United Airlines said Wednesday it plans to furlough 16,370 employees in October, down from an earlier target of 36,000 after thousands of workers took early retirement, buyouts, or long-term leaves of absence with the industry facing a slow recovery from the pandemic.
Airline officials said the final number could come down further before Oct. 1, when a prohibition on furloughs ends. They said the furloughs would be postponed if Washington approves another $25 billion to help passenger airlines cover payroll costs.
Flight attendants will bear the brunt of the cuts, with 6,920 getting furlough notices. About 2,850 pilots, 2,010 maintenance workers and 1,400 management and support staff would also lose their jobs.
The flight attendants’ union said United’s announcement understates the job losses. The union said more than 15,000 flight attendants will leave the United payroll unless Washington approves more payroll aid, and another 3,400 who stay to keep health insurance will get no guarantee of work or income.
“Where will we go? The unemployment line,” said Sara Nelson, president of the Association of Flight Attendants. “The situation in the airline industry is not better than July when furlough notices went out.
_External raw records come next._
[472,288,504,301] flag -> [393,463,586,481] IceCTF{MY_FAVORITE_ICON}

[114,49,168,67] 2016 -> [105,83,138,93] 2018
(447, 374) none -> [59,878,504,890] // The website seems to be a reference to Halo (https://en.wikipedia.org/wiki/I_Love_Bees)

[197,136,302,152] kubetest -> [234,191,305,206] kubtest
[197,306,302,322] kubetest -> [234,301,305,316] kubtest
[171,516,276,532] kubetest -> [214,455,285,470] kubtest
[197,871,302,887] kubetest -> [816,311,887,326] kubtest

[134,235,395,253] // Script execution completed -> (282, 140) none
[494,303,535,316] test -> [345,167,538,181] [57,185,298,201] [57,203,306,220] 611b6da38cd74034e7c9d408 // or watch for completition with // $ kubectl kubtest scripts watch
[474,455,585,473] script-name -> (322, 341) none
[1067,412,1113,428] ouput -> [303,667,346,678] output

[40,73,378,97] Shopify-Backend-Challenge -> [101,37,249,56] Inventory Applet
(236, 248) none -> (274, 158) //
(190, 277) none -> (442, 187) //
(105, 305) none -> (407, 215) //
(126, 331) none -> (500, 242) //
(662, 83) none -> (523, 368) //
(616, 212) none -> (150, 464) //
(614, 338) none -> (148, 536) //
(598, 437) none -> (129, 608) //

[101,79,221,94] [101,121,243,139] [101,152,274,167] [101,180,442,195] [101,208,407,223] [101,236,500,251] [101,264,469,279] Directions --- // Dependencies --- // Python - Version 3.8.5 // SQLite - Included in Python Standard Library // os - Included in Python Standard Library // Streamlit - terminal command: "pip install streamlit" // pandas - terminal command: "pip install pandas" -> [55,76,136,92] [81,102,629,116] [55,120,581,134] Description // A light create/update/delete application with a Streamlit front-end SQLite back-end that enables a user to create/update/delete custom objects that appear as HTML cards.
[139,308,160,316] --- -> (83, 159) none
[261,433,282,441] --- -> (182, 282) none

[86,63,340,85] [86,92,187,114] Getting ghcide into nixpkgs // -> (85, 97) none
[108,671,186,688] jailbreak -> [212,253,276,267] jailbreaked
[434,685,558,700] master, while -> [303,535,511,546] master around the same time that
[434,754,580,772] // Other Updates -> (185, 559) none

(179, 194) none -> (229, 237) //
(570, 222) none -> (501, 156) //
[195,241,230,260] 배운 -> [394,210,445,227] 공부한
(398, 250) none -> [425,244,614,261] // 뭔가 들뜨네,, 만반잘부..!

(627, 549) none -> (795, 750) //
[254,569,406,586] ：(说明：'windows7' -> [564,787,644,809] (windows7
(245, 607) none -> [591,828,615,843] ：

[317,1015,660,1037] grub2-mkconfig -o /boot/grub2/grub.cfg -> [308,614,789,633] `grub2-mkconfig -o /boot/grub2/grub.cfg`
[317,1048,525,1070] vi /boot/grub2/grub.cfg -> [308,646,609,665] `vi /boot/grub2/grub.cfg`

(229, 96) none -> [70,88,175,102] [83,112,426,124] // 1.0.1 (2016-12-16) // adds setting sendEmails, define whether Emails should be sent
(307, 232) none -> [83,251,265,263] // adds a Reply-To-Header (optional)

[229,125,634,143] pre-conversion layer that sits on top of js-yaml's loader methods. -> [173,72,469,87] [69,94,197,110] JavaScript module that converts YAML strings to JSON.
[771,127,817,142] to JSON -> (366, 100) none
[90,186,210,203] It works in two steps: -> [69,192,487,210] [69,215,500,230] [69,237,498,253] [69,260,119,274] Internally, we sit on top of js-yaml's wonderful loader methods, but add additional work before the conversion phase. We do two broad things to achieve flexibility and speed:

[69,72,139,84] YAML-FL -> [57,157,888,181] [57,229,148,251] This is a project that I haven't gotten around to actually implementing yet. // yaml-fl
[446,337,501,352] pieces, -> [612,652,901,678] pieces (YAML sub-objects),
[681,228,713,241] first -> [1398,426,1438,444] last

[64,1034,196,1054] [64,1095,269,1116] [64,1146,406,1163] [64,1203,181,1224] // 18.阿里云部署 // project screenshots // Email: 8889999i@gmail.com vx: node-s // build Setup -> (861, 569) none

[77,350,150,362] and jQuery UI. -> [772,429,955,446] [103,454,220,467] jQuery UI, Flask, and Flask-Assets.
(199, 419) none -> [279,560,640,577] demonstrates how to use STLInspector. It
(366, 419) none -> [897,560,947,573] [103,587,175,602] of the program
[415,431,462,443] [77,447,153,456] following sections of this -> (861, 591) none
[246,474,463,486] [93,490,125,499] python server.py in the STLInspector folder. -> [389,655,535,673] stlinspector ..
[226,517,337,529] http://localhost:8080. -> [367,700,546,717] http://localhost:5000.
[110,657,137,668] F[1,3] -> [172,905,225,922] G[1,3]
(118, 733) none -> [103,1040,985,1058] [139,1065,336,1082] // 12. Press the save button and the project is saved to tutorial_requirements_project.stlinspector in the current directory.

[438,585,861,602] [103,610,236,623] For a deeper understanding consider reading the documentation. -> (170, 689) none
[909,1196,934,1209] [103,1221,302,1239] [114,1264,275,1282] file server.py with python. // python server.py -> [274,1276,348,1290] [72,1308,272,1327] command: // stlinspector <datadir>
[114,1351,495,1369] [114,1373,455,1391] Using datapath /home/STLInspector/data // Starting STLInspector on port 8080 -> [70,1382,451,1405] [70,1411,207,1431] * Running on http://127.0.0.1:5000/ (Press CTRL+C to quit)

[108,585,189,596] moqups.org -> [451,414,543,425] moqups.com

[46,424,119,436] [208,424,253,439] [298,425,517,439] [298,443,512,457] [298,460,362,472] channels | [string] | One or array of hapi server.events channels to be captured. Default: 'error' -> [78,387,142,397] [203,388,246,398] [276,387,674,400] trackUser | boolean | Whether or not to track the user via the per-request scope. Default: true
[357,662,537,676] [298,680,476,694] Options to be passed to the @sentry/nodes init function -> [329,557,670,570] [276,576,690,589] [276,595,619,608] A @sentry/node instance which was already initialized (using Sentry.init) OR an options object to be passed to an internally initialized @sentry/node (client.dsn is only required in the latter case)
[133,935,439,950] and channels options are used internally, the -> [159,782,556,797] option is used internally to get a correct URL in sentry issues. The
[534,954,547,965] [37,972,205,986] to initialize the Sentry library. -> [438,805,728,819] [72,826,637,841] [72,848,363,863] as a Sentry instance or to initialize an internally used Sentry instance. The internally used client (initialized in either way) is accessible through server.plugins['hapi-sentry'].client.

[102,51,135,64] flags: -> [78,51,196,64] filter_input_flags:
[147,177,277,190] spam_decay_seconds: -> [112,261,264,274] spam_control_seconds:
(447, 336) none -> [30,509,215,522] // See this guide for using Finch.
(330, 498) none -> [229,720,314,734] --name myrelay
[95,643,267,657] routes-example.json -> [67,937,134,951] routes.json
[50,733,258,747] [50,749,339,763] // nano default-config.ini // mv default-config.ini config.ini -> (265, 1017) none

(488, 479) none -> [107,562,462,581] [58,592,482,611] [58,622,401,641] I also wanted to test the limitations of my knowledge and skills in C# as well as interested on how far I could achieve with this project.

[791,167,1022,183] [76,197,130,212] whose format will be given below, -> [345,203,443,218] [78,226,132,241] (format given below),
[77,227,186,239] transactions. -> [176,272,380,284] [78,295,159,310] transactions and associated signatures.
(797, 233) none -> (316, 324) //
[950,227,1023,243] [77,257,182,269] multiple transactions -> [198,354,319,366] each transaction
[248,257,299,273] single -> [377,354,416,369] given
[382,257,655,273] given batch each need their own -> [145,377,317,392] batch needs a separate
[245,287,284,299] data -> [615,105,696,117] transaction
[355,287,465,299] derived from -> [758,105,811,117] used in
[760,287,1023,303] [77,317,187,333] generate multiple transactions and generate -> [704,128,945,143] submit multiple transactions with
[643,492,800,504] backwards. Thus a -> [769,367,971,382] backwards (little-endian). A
It’s actually worse.”
The level of projected cuts, however, is 55% lower than the number of layoff warnings that United sent to employees in July. The reduction was possible because 7,400 employees took buyouts or early retirement, and up to 20,000 more accepted reduced work schedules or took voluntary leaves lasting up to 13 months.
Most union employees in the airline industry whose jobs are cut have rehiring rights — management and administrative staff generally do not. United began the year with 96,000 employees, 84% of whom were represented by unions.
United’s disclosure comes after American Airlines said it expects to furlough or lay off 19,000 workers starting in October, and Delta has warned nearly 2,000 pilots that they could be furloughed.
Airlines don’t need all their workers because air travel has plunged during the pandemic. Even with a modest recovery since April, U.S. air travel is down about 70% from a year ago, costing the airlines billions in revenue.
The airlines have cut schedules — United’s schedule this month is only 37% of its schedule in September 2019 — slashed expenses and borrowed billions to survive the pandemic.
Josh Earnest, a United senior vice president, said the Chicago-based airline doesn’t expect travel to return to normal until a vaccine for COVID-19 is widely available, and that the recovery is likely to be uneven. The airline expects to recall furloughed workers piecemeal, he indicated.
“We don’t have to snap everybody back at the same time,” he told reporters. “We can basically build our workforce as we need it and as our schedule grows and as demand recovers.”
Airlines that accepted federal aid to cover payrolls have been barred from furloughing or laying off workers since March. United took $5 billion in payroll cash and loans. United and other airlines and their unions are lobbying Congress and the White House for another round of payroll support that would run through next March.